Mr. Smith is identified under his photograph holding an Angus calf, as “Administrative Assistant.” The Smith children remember working on the farm throughout the summer.

The Smiths had purchased four adjacent and nearby small farms to acquire the hayfields they would need, doubling their acreage to about 600 by 1954. In all cases the farmers were elderly and retiring, the next generation not interested in farming, in most cases given life-tenancy while their fields remained productive. They asked James T. Mann, of a local family whose Ulster-Scot roots in the area went back more than 200 years, to be farm manager. He had been with them since 1948 managing the farm’s early lumber business. He was an invaluable colleague, employee, and friend during the early years of the farm.

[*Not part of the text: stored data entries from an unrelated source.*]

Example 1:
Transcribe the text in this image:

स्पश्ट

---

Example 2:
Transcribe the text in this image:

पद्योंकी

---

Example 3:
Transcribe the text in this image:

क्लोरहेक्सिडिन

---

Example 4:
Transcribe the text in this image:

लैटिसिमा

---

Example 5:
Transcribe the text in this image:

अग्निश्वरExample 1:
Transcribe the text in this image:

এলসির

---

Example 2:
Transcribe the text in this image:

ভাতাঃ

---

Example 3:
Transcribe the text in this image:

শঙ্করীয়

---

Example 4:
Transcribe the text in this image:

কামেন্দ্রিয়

From the beginning no chemicals were used as fertilizer or weedkillers, and no antibiotics were used on the animals.

The Smiths were swimming against the tide. Wartime chemicals were surplus and new uses were being found for them in agricultural products; state agriculture agents were promoting them. It would be 1962 before Rachael Carson’s Silent Spring brought the dangers of DDT and other chemicals to animals, to humans, and to the ecosystem to broad public attention for the first time.

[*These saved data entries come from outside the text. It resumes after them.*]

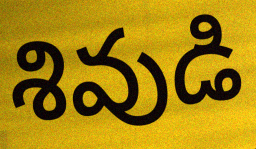
శివుడి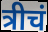
त्रीचं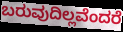
ಬರುವುದಿಲ್ಲವೆಂದರೆ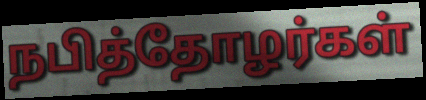
நபித்தோழர்கள்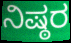
ನಿಷ್ಠರ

As noted above, EHS was inspired by the American organic farming pioneer, Louis Bromfield, his 1943 book Pleasant Valley stuffed with related clippings in her library. His book described the land conservation practices he was using to bring back a worn-out farm in Mansfield, Ohio, named Malabar Farm. As an expatriate novelist in France in the 1930s, Bromfield had visited the botanist Sir Albert Howard, a British agricultural agent in India, whose work and publications would come to be considered the inspiration for the world-wide organic farming movement. Howard saw a connection between the healthy farms and animals he worked with in India and the ancient organic methods the people used. At the heart of the system was healthy soil, naturally enriched by hummus, manure, and plowed under cover crops called green manure. Bromfield also practiced contour plowing, the management of water flow, and strip planting to prevent erosion, with the devastation of the Dust Bowl still ravaging the American heartland clearly in mind.

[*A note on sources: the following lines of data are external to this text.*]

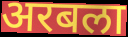
अरबलाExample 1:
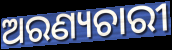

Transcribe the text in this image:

ଅରଣ୍ୟଚାରୀ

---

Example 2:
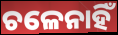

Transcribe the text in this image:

ଚଳେନାହିଁ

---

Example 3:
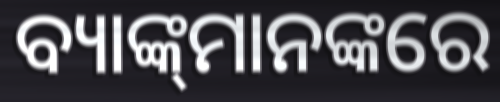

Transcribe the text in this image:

ବ୍ୟାଙ୍କ୍‌ମାନଙ୍କରେ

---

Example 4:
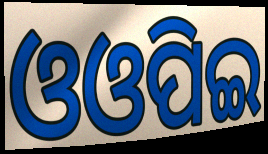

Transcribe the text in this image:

ଓଓପିଇ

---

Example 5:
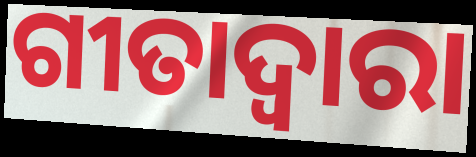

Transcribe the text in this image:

ଗୀତାଦ୍ଵାରା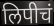
लिपीचं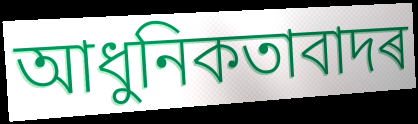
আধুনিকতাবাদৰ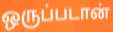
ஒருப்படான்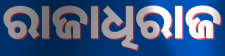
ରାଜାଧିରାଜ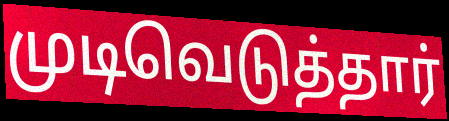
முடிவெடுத்தார்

Mrs. Smith’s early involvement in soil conservation directly reflected the experience of Bromfield in bringing back the abandoned fields of Malabar Farm. The 1954 news article pointed out that at Wolf Neck Farm, “sod waterways and drainage ditches have been built with technical assistance of the county soil conservation district to control water and conserve soil. A farm pond has been built and another is in the offing.” Bushes planted along both sides of Wolf Neck Road near the big barn to manage wind and attract and sequester birds remain a feature of the farm landscape today. In 1955 Cumberland County Soil Conservation District officials named Wolf Neck Farm the outstanding conservation farm of the year. In 1960 four Maine county soil conservation districts would come to the farm for a Demonstration Day. The farm from the start was a place where new methods were showcased. The Smiths would be in personal touch with fellow organic pioneers, J.I. Rodale of the Rodale Institute in Emmaus, Pennsylvania and Helen and Scott Nearing of the Good Life Center on the Blue Hill Peninsula in Maine.

The Smiths were thinking ahead of the times in many other ways. Their beef was grass-fed and low fat, not a recognized value until recently. A marketing system begun in 1956 sold meat in large frozen packages direct to the customer by air and farm pickup. Later truck deliveries were made to customers throughout New England. An experimental vacuum system of making silage for winter, and bunker feeding with fresh chop brought to the cattle in bunkers in summer saved costs—no expensive silos or elaborate fencing were necessary.

Pioneers in organic agriculture, the Smiths were among the first to market grass-fed, lean beef raised without chemical fertilizers. This worn sign carries the date of incorporation, though the farm started in 1954, well before Rachael Caron’s book Silent Spring first alerted the general public to the dangers of DDT and other chemicals to the environment.